Child Abuse: An Insidious Epidemic

Ghanaians woke to the horrifying news of a 26-year-old man who had been arrested for abusing his three-year-old son on Thursday, May 14, 2020.

The man, Ebenezer Osei Bonsu, physically assaulted his son, with a cable and a cane, thereby inflicting severe cuts on his back for destroying his mobile phone and wetting his bed.

The trauma of such news had barely been assuaged when another news item of the arrest of a father for allegedly maiming his 10-year-old son, hit us once again. In that case, 55-year-old Osmanu Mumuni cut off the son’s right ear with a razor blade and placed his fingers over an open flame for stealing his GH¢250 on Tuesday, May 19, 2020.

This is the second time within a few weeks that we are compelled to discuss the rising child abuse in the country.

For us, abuse of any child detracts from the country’s reputation as the most democratic in sub-Saharan Africa. It is a blot on our religious and moral beliefs. Internationally, it does not make Ghana look good and takes the shine off our standing in the League of Nations. Although not an everyday occurrence, reports of harrowing abuse against children are becoming one too many.

Thus, the head of the Central Regional Office of the Domestic Violence and Victim Support Unit (DOVVSU), Superintendent George Appiah-Sakyi, also on Tuesday, May 19, 2020, urged the scaling up of counselling services in the wake of the COVID-19 pandemic. That, he said, was to deal with the negative psycho-social impact of the global outbreak, which included violence.

In fact, COVID-19, as someone puts it, is a leveller. Like death itself, it has snuffed out the life of some loved ones and is still prowling on us.

Apart from its direct impact of serious illness, affecting some organs of the body and the resultant deaths, there are wide ranging impacts, such as economic downturns, employment disruptions and social upheavals, because of the distances we have to keep from each other to stop the spread. Indeed, the Mental Health Authority (MHA) and others in the sector have warned of various psychological ills, as a result of the loss of jobs, businesses and social distancing directives in these times.

They have all asked that as stimulus packages are given out for economic and social recoveries, we also pay attention to our mental and psychological health.

Poor mental or psychological health in these times would result in challenges we cannot address with any stimuli. Some countries with the COVID-19 pandemic and the increases in spousal abuses have set up helplines for reports to be made about such violence.

What the country may be losing sight of is the abuse of children. Children are vulnerable and may not have the capacity for lodging formal complaints. Our culture does not help matters, as being predominantly paternalistic, the norm is for children to defer to adults.

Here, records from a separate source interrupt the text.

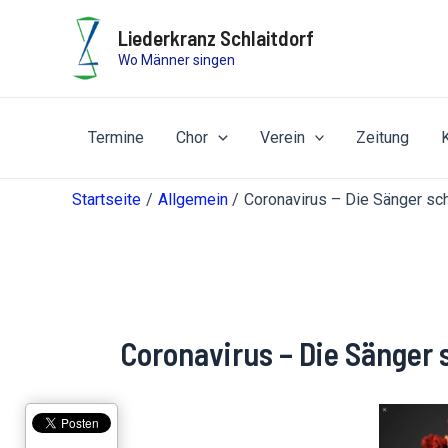
Zum
Liederkranz Schlaitdorf
Inhalt
Wo Männer singen
springen
Termine
Chor
Verein
Zeitung
Startseite
Allgemein
Coronavirus – Die Sänger s
Coronavirus – Die Sänger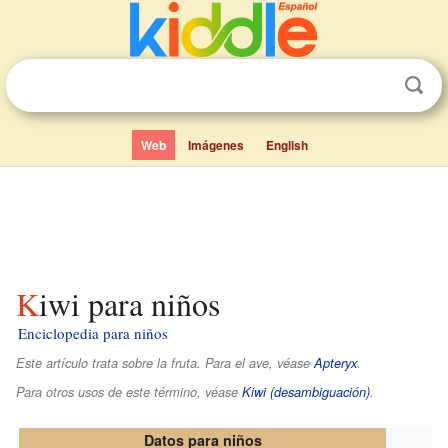
Web
Imágenes
English
Kiwi para niños
Enciclopedia para niños
Este artículo trata sobre la fruta. Para el ave, véase
Apteryx
.
Para otros usos de este término, véase
Kiwi (desambiguación)
.
Datos para niños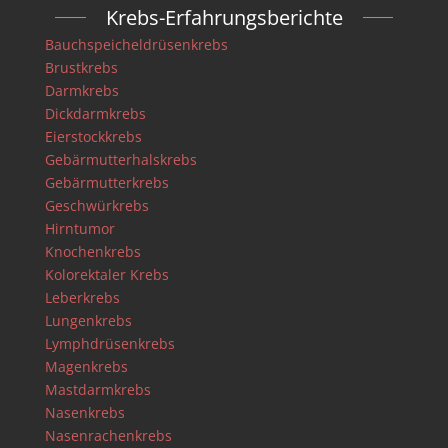
Krebs-Erfahrungsberichte
Bauchspeicheldrüsenkrebs
Brustkrebs
Darmkrebs
Dickdarmkrebs
Eierstockkrebs
Gebärmutterhalskrebs
Gebärmutterkrebs
Geschwürkrebs
Hirntumor
Knochenkrebs
Kolorektaler Krebs
Leberkrebs
Lungenkrebs
Lymphdrüsenkrebs
Magenkrebs
Mastdarmkrebs
Nasenkrebs
Nasenrachenkrebs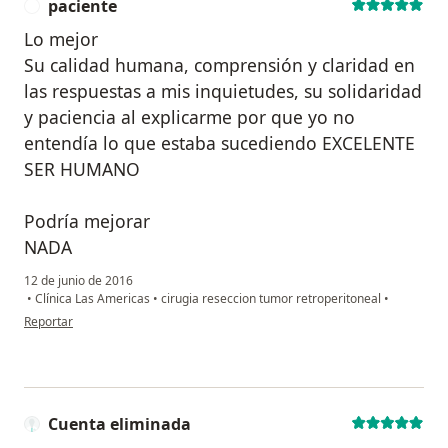
paciente
P
Lo mejor
Su calidad humana, comprensión y claridad en
las respuestas a mis inquietudes, su solidaridad
y paciencia al explicarme por que yo no
entendía lo que estaba sucediendo EXCELENTE
SER HUMANO
Podría mejorar
NADA
12 de junio de 2016
•
Clínica Las Americas
•
cirugia reseccion tumor retroperitoneal
•
en opinión del usuario paciente
Reportar
Cuenta eliminada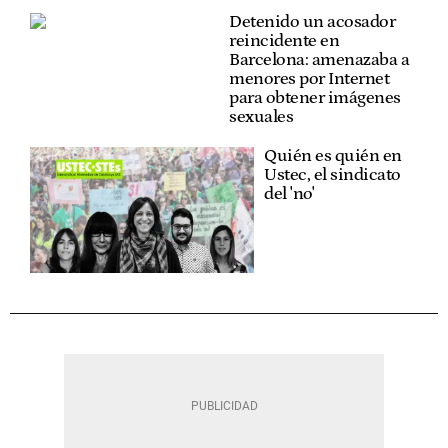
Detenido un acosador
reincidente en
Barcelona: amenazaba a
menores por Internet
para obtener imágenes
sexuales
Quién es quién en
Ustec, el sindicato
del 'no'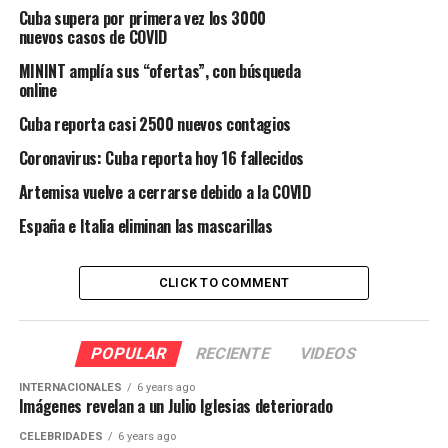
Cuba supera por primera vez los 3000
nuevos casos de COVID
MININT amplía sus “ofertas”, con búsqueda
online
Cuba reporta casi 2500 nuevos contagios
Coronavirus: Cuba reporta hoy 16 fallecidos
Artemisa vuelve a cerrarse debido a la COVID
España e Italia eliminan las mascarillas
CLICK TO COMMENT
POPULAR
RECIENTE
VIDEOS
INTERNACIONALES
6 years ago
Imágenes revelan a un Julio Iglesias deteriorado
CELEBRIDADES
6 years ago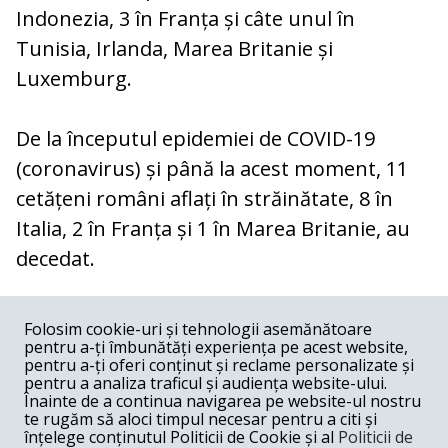
Indonezia, 3 în Franța și câte unul în
Tunisia, Irlanda, Marea Britanie și
Luxemburg.
De la începutul epidemiei de COVID-19
(coronavirus) și până la acest moment, 11
cetățeni români aflați în străinătate, 8 în
Italia, 2 în Franța și 1 în Marea Britanie, au
decedat.
COMENTARII
0
Folosim cookie-uri și tehnologii asemănătoare
pentru a-ți îmbunătăți experiența pe acest website,
Nume
pentru a-ți oferi conținut și reclame personalizate și
pentru a analiza traficul și audiența website-ului.
Înainte de a continua navigarea pe website-ul nostru
Email
te rugăm să aloci timpul necesar pentru a citi și
înțelege conținutul Politicii de Cookie și al
Politicii de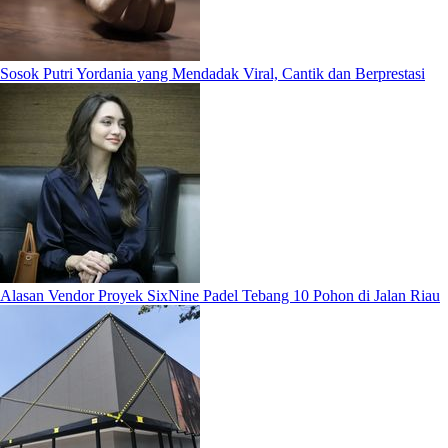
Sosok Putri Yordania yang Mendadak Viral, Cantik dan Berprestasi
Alasan Vendor Proyek SixNine Padel Tebang 10 Pohon di Jalan Riau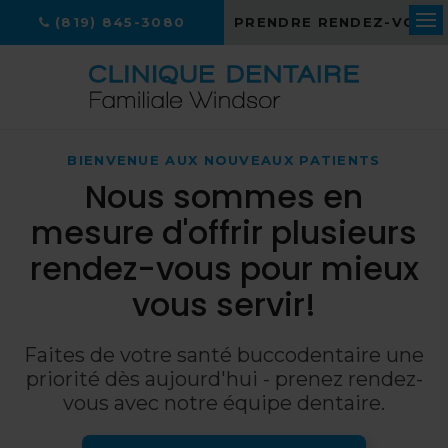
(819) 845-3080
PRENDRE RENDEZ-VOUS
Ouv
BIENVENUE AUX NOUVEAUX PATIENTS
Nous sommes en
mesure d'offrir plusieurs
rendez-vous pour mieux
vous servir!
Faites de votre santé buccodentaire une
priorité dès aujourd'hui - prenez rendez-
vous avec notre équipe dentaire.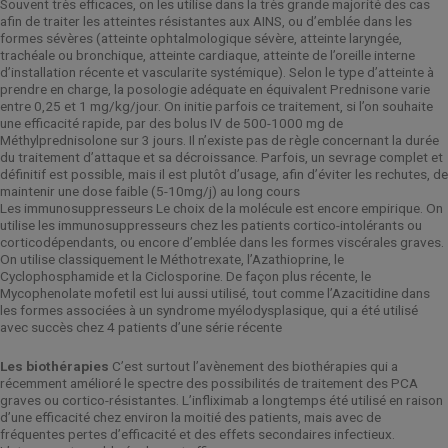
Souvent très efficaces, on les utilise dans la très grande majorité des cas
afin de traiter les atteintes résistantes aux AINS, ou d’emblée dans les
formes sévères (atteinte ophtalmologique sévère, atteinte laryngée,
trachéale ou bronchique, atteinte cardiaque, atteinte de l’oreille interne
d’installation récente et vascularite systémique). Selon le type d’atteinte à
prendre en charge, la posologie adéquate en équivalent Prednisone varie
entre 0,25 et 1 mg/kg/jour. On initie parfois ce traitement, si l’on souhaite
une efficacité rapide, par des bolus IV de 500-1000 mg de
Méthylprednisolone sur 3 jours. Il n’existe pas de règle concernant la durée
du traitement d’attaque et sa décroissance. Parfois, un sevrage complet et
définitif est possible, mais il est plutôt d’usage, afin d’éviter les rechutes, de
maintenir une dose faible (5-10mg/j) au long cours
Les immunosuppresseurs Le choix de la molécule est encore empirique. On
utilise les immunosuppresseurs chez les patients cortico-intolérants ou
corticodépendants, ou encore d’emblée dans les formes viscérales graves.
On utilise classiquement le Méthotrexate, l’Azathioprine, le
Cyclophosphamide et la Ciclosporine. De façon plus récente, le
Mycophenolate mofetil est lui aussi utilisé, tout comme l’Azacitidine dans
les formes associées à un syndrome myélodysplasique, qui a été utilisé
avec succès chez 4 patients d’une série récente
Les biothérapies
C’est surtout l’avènement des biothérapies qui a
récemment amélioré le spectre des possibilités de traitement des PCA
graves ou cortico-résistantes. L’infliximab a longtemps été utilisé en raison
d’une efficacité chez environ la moitié des patients, mais avec de
fréquentes pertes d’efficacité et des effets secondaires infectieux.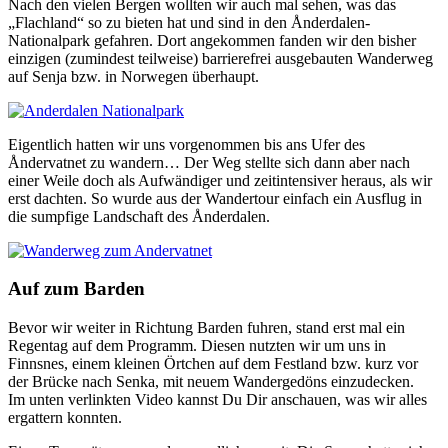
Nach den vielen Bergen wollten wir auch mal sehen, was das
„Flachland“ so zu bieten hat und sind in den Ånderdalen-
Nationalpark gefahren. Dort angekommen fanden wir den bisher
einzigen (zumindest teilweise) barrierefrei ausgebauten Wanderweg
auf Senja bzw. in Norwegen überhaupt.
Eigentlich hatten wir uns vorgenommen bis ans Ufer des
Åndervatnet zu wandern… Der Weg stellte sich dann aber nach
einer Weile doch als Aufwändiger und zeitintensiver heraus, als wir
erst dachten. So wurde aus der Wandertour einfach ein Ausflug in
die sumpfige Landschaft des Ånderdalen.
Auf zum Barden
Bevor wir weiter in Richtung Barden fuhren, stand erst mal ein
Regentag auf dem Programm. Diesen nutzten wir um uns in
Finnsnes, einem kleinen Örtchen auf dem Festland bzw. kurz vor
der Brücke nach Senka, mit neuem Wandergedöns einzudecken.
Im unten verlinkten Video kannst Du Dir anschauen, was wir alles
ergattern konnten.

A child dare not question a parent, go against his or her wishes or destroy anything of theirs. Doing that results in some of the abuses reported last week.

The Daily Graphic sides with Supt Appiah-Sakyi's call for counselling services to be scaled up for all during this period. Counselling is needed for all so people do not pass their frustration on to others through violence.

However, the Daily Graphic believes that the Judicial Service must put the abuse of children as topmost in the adjudication of cases. Most take too long to conclude and victims, most often, give up because the other parent may not have the resources, even transportation to attend court when the case is called.

The abuse of children must not be entertained among Ghanaians. It is barbaric and those who believe they have to discipline children to the point of injury must be dealt with by the courts.

Such people must be made to know in the law courts that in harming children, they cut short all their prospects in living and making it in any civil society.